Vina melihat raut muka putri kesayangannya itu terlihat tak biasa.
“Kenapa, sayang, kok, sedih gitu mukanya?”
“Inka pusing, Ma. Nggak bisa bantu apa-apa untuk sahabat Inka.”
“Mama punya uang nggak? Inka mau pinjem,” lanjut Inka.
Inka memegang tangan Vina—memohon padanya.
“Emangnya buat apa sayang?”
“Vena dituduh ngilangin uang lomba seni rupa, Ma. Inka pengin pinjemin dulu ke Vena. Tapi ....”
“Tapi, apa, sayang?”
Inka mengeluarkan gambar yang ia dapatkan dari dalam tas ranselnya.
“Mama, tahu gambar ini maksudnya apa?”
“Sini, coba Mama lihat.”
Vina mengamati dan mengangguk pelan.
“Coba kamu cari petunjuk selanjutnya dulu, sayang.”
“Maksudnya, dengan gambar ini bisa bantu Inka, Ma?”
“Iya, sayang. Mama bisa bantu kamu pinjami uang. Tapi, Mama pengin kamu bisa belajar suatu hal dari kejadian yang menimpa sahabatmu itu. Percaya sama Mama.”
Mama sepertinya emang nggak bohong. Coba besok aku bahas sama Vena.
TTT
Sedari tadi, Inka melihat perpindahan jarum jam tangan miliknya.
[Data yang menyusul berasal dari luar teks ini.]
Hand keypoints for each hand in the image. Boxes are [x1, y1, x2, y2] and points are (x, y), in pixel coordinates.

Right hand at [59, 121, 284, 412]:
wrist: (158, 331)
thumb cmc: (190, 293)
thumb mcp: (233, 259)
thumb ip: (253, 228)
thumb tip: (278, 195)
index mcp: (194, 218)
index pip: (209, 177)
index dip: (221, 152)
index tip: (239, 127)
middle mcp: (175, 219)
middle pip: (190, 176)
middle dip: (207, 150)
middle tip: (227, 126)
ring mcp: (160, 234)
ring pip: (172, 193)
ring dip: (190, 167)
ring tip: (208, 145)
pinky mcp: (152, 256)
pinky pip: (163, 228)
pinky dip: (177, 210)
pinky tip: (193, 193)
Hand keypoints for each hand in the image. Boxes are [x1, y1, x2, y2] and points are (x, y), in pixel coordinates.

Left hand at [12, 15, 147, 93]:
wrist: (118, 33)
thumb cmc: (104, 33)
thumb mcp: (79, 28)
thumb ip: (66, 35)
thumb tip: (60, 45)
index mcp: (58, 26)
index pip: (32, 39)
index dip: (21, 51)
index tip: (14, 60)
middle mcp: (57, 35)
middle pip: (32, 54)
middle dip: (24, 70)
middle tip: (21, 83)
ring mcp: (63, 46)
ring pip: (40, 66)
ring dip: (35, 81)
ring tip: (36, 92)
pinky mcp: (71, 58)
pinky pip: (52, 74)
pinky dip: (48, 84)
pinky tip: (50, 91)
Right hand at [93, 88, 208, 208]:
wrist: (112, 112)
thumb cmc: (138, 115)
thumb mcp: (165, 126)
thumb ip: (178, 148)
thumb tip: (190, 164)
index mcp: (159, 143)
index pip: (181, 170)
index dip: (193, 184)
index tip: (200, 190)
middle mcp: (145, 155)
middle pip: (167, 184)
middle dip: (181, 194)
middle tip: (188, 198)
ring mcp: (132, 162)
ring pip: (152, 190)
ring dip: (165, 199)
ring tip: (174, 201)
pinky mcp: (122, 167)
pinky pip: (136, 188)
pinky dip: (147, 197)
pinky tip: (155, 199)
Namun belum terlihat juga kedatangan Vena ke sekolah.
“Vena, ke mana, ya? Gue juga belum ngerjain tugas, lagi.” Inka berdiri dan duduk hampir beberapa kali—memastikan Vena segera bisa berangkat.
Namun sama sekali tak terlihat batang hidung dari Vena pagi ini. Sudah dipastikan ia tidak berangkat sekolah.
Saat sedang melamun, Inka dikejutkan dengan teriakan siswi lainnya.
“Kak BENO ...!!!”
“Hah? Kak Beno?”
Inka langsung berdiri juga dari tempat duduknya. Karena postur tingginya hanya 157 cm—lebih pendek dari teman-temannya yang lain—membuatnya harus melompat-lompat untuk melihat senior idaman di sekolah itu.
“Gue, ngapain, sih, kemarin ke kelas Vino nggak ketemu sama kak Beno, aja? Dia emang sering banget keluar kota buat ikut lomba solo gitar, sih. Super sibuk,” ucap Inka sambil senyum-senyum sendiri.
Lebih mengejutkannya lagi, Beno justru berbalik dan melangkahkan kakinya menemui Inka. Sontak semua mata memandang ke arah Inka.
“Kamu yang kemarin ngobrol sama Vino, bukan?”
“I ...ya, Kak,” jawab Inka gugup.
“Lain kali, jangan ketemu sama Vino doang,” bisik Beno di belakang telinga Inka.
Inka menjauhkan dirinya dari Beno—merasa risih dengan sikapnya saat itu.